─── Task inputs ───

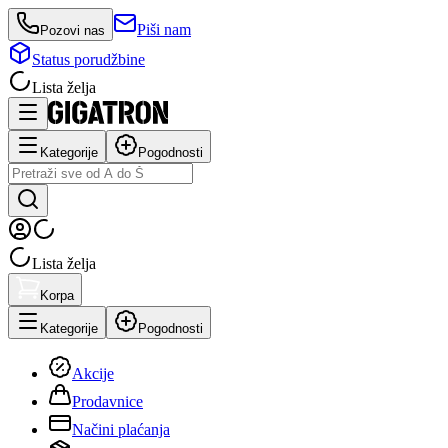
Piši nam
Pozovi nas
Status porudžbine
Lista želja
Kategorije
Pogodnosti
Lista želja
Korpa
Kategorije
Pogodnosti
Akcije
Prodavnice
Načini plaćanja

───

To do -
Please render the data above as a Markdown table with the columns Row and Line, one row per line of text and no row for blank lines. Leave the pictures out of the table.

Answer for the task -
| Row | Line |
|---|---|
| 1 | Piši nam |
| 2 | Pozovi nas |
| 3 | Status porudžbine |
| 4 | Lista želja |
| 5 | Kategorije |
| 6 | Pogodnosti |
| 7 | Lista želja |
| 8 | Korpa |
| 9 | Kategorije |
| 10 | Pogodnosti |
| 11 | Akcije |
| 12 | Prodavnice |
| 13 | Načini plaćanja |